To make things worse, you have all these so-called "natural" fitness influencers who claim they have never touched a drug while doing their best to shill their new training programs and supplements that they claim will work miracles. So, when the gains are fake, the life is short, and the organs fail, what was it really all for?
Functional Fitness
Train athletically, and you can look better than the bodybuilder bros obsessed with posing and looking at themselves in the mirror. Prioritize training hypertrophy, and when you start to reach the point of slowed gains and plateaus, shift to lifting for maintenance and joint health. Bodybuilding style training is good for bone density and muscle mass. But, too often, it makes up 100% of a guy's workout routine. For cardio, add some physical activities and recreational sports like basketball, tennis, soccer, swimming, cycling, hiking, or any similar activity you enjoy. Cardio doesn't have to be boring. Martial arts and other combat sports are also great for cardio, explosive strength, and gaining confidence in your ability to defend yourself. It's easier to stick to something when the lifestyle becomes part of our identity.

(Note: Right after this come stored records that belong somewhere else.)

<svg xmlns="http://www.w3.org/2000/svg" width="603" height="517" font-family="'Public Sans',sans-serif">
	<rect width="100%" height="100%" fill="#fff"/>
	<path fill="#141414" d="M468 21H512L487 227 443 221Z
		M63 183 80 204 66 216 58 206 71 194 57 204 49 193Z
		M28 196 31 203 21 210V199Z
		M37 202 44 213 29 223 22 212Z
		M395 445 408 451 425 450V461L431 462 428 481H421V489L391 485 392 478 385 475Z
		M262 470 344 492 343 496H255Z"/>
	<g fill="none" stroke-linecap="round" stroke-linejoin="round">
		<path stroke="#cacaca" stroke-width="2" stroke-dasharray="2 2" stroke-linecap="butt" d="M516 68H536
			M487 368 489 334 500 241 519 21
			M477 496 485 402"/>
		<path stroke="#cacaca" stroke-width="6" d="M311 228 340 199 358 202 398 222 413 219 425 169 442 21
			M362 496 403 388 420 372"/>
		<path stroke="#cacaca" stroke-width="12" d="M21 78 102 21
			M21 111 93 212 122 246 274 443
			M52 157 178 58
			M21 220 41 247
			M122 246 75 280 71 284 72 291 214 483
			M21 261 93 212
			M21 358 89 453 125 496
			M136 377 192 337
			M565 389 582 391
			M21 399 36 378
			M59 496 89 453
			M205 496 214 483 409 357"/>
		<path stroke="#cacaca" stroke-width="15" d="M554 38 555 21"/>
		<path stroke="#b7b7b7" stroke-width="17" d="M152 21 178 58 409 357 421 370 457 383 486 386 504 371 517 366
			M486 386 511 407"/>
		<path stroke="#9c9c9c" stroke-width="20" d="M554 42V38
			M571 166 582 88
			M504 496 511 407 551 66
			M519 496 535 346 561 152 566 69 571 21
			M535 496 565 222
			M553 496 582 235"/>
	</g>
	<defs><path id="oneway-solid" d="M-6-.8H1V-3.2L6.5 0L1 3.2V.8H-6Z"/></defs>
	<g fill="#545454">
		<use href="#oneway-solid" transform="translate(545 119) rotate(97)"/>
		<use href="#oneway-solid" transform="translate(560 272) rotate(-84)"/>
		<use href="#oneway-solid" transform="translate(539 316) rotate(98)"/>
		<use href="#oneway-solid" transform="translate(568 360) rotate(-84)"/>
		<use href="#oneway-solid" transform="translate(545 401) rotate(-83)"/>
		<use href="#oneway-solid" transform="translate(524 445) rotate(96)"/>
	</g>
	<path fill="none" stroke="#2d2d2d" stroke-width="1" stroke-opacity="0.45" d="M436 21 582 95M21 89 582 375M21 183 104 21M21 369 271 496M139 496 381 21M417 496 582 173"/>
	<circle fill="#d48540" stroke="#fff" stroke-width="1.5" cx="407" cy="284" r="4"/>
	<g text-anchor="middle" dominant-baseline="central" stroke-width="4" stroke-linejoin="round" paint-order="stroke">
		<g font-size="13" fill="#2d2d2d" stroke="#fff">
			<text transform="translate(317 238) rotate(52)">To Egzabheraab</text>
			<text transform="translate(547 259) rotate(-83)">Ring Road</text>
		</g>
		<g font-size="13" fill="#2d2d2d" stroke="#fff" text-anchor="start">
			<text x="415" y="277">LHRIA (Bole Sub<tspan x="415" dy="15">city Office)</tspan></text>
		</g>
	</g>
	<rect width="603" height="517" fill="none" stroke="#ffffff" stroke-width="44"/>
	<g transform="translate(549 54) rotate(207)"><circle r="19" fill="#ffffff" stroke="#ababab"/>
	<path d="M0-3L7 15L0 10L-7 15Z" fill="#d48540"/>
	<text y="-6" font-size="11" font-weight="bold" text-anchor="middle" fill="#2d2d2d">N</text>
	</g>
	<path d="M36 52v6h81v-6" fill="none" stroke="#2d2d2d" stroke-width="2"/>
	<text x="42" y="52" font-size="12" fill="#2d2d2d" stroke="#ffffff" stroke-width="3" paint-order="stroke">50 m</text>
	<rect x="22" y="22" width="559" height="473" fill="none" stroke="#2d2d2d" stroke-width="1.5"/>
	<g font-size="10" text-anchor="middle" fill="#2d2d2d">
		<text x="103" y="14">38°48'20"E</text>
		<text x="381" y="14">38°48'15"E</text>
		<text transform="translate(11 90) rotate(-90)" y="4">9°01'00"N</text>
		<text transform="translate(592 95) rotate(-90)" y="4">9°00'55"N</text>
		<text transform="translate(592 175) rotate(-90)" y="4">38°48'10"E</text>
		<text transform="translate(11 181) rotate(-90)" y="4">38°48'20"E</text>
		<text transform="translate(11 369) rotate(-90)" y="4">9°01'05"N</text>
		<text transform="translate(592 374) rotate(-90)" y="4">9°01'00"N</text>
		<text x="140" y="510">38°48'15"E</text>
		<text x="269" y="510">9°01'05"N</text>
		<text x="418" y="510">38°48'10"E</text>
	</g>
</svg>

Reducing the time spent eking out some extra gains in the gym opens up more options for a balanced approach to fitness and athleticism. I think a combination of HIIT, fight cardio, mobility work, footwork, power work, rotational core work, combined with strength work, would show the greatest results in the shortest time. Solely lifting weights is highly overrated from a functional perspective since it's based on specific planes and angles. There is significant carryover of strength between similar planes of motion governed by the principle of specificity. This means your body adapts most to the exact stresses placed on it. Based on this, we need to train through multiple planes of motion to ensure strength transfers to real-world movements.
If you start boxing, you may be stunned by how weak your punches are. Indeed, an untrained person with more muscle is still going to throw a stronger punch than an untrained person who’s weak. You still need to train to be good at punching. Strength is the foundation, but it's the technique that makes it effective. Force is delivered through a kinetic chain that begins with your feet. Explosive strength training is great for maximizing your ability to get up from the gamer chair and out of the gooncave.
Training should complement your life, not take up all your free time. Train to live, don't live to train. The gym isn't your only sanctuary, nor should it define your worth. Get strong, get lean, get some cardio in, and then get on with it. Your body is a vehicle for real-world conquest and experience, not a monument to vanity or an escape from responsibility. Use it to seize life's opportunities, not just to admire yourself in the mirror. At the end of the day, nobody truly cares how much you bench.